Figure 2. Domains of Interest of the N.C.C.Y.S.
NEW CANADIAN CHILDREN AND YOUTH STUDY (NCCYS):
DOMAINS OF INTEREST
The major components which determine the outcomes of the acculturation
process are: (1) demographic and background factors, (2) pre-migration and migration
factors, (3) factors with regard to the family domain, (4) factors with regard to the
school domain, (5) factors with regard to the community domain, (6) the experience of
discrimination, examples of which include racial and ethnic discrimination, and (7) the
issues of identity, especially the multiple natures of these identities. Other factors
that will also be considered as determinants include: youth work experience, and
utilization of heritage language.
The major outcome variables are: (1) health outcomes, which include
mental and physical health, self-esteem, and cognitive development; (2) service
utilization, which include utilization of health care services, family & children
services, social services, educational services, and the use of recreational activities;
and (3) academic and social outcomes, which include academic performance, aspiration,
civic participation, and social integration.
Conclusion
Research addressing health patterns and analyzing the development of
children in immigrant and refugee communities is important for policy development as well
as service planning. Such information provides important checks on the validity of
immigrant selection criteria, as well as blueprints for programs which link services to
the particular needs and strengths of children in newcomer communities.

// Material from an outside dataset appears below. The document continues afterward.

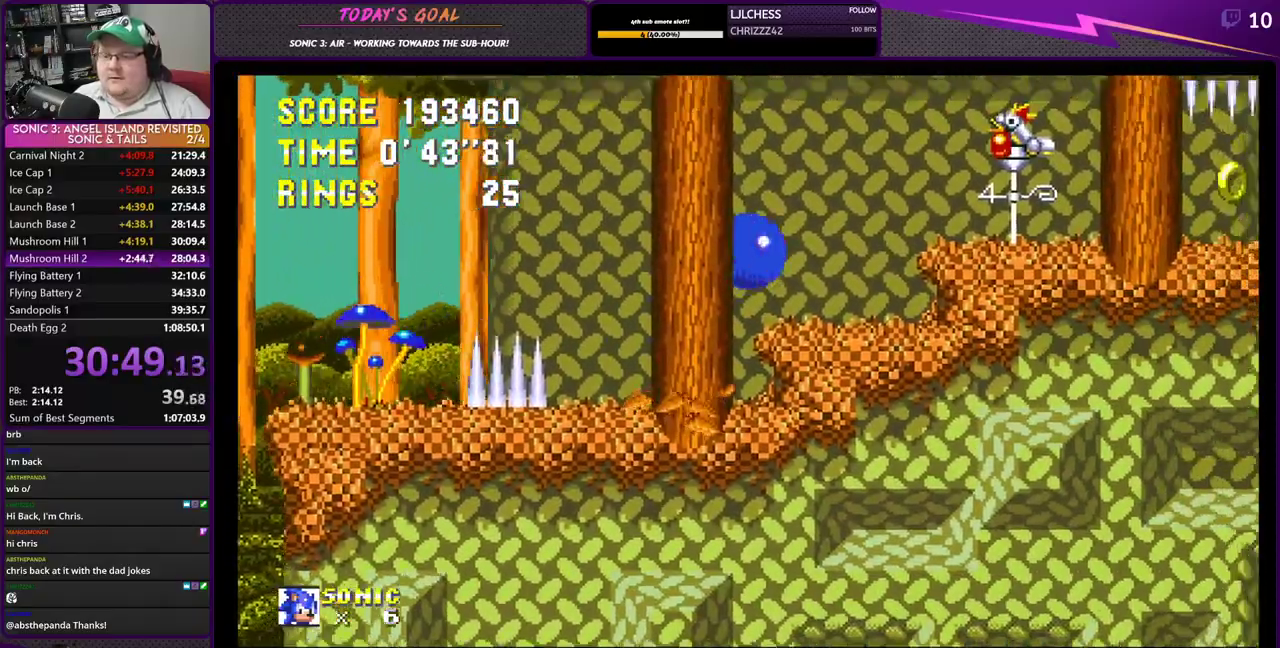
{"buttons": ["CROSS", "DPAD_RIGHT"], "left_stick": "center", "events": [[50, "CROSS", "up"], [100, "CROSS", "down"]]}
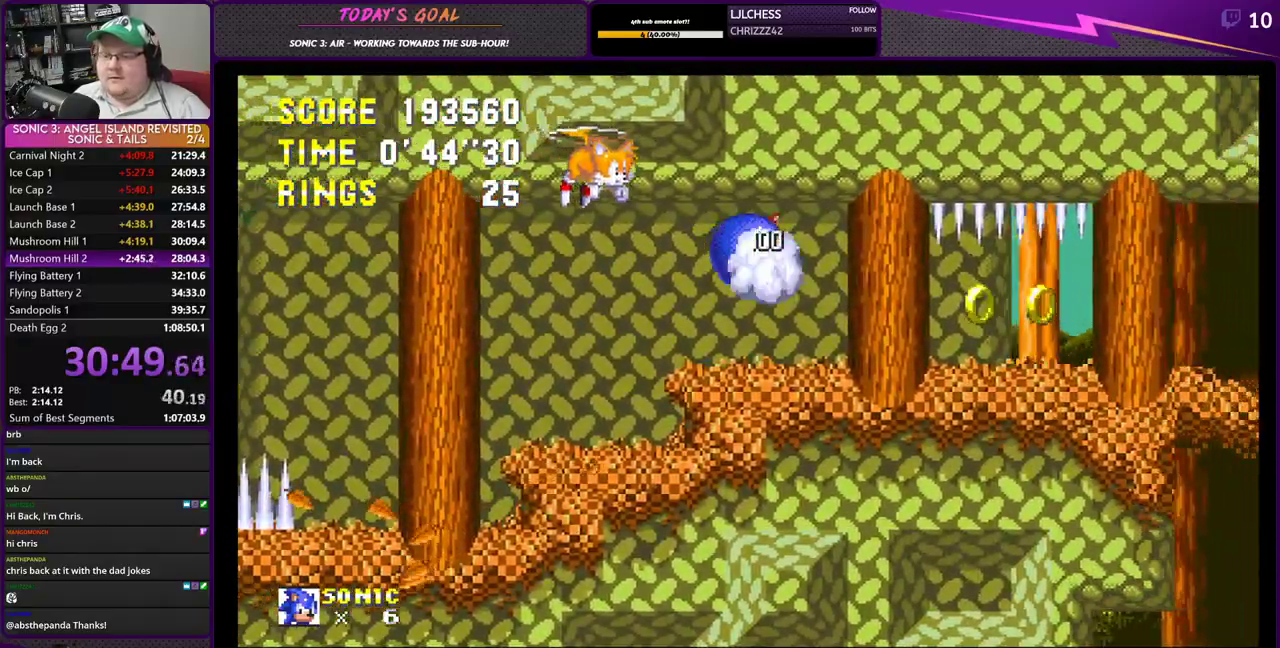
{"buttons": ["CROSS", "DPAD_RIGHT"], "left_stick": "center", "events": []}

Although the model presented in Figure 1 of this review attempts to
address some of the complexities surrounding resettlement, it falls short of a definitive
statement. The model is static, whereas, in reality, adaptation is a dynamic, constantly
unfolding process that requires longitudinal investigation.
The N.C.C.Y.S. aims to generate much needed empirical data on the health
and development of immigrant and refugee children and youth, thereby allowing definitive
statements to be made about their adaptation and resettlement in Canada. This goal can
only be achieved by a longitudinal study with an interdisciplinary and multidimensional
approach. Program planning for immigrant and refugee children based on an understanding of
their unique needs, vulnerabilities, and strengths will likely be far more effective than
program planning based on data from studies such as N.L.S.C.Y. which, for all its
strengths, focuses on native born children. Results from studies such as N.L.S.C.Y. fail
to address the unique situations of immigrant children and their families, and their
unique histories. Because they rely on measures developed for and tested among majority
culture populations, the study results may be further compromised by the failure to ensure
applicability of measures when applied to ethnocultural minority groups.
As a nation, Canada owes immigrant and refugee children and youth the
chance to make themselves according to the best vision of their possibilities, a vision
unblinkered by past sorrows, intolerance or lack of opportunity.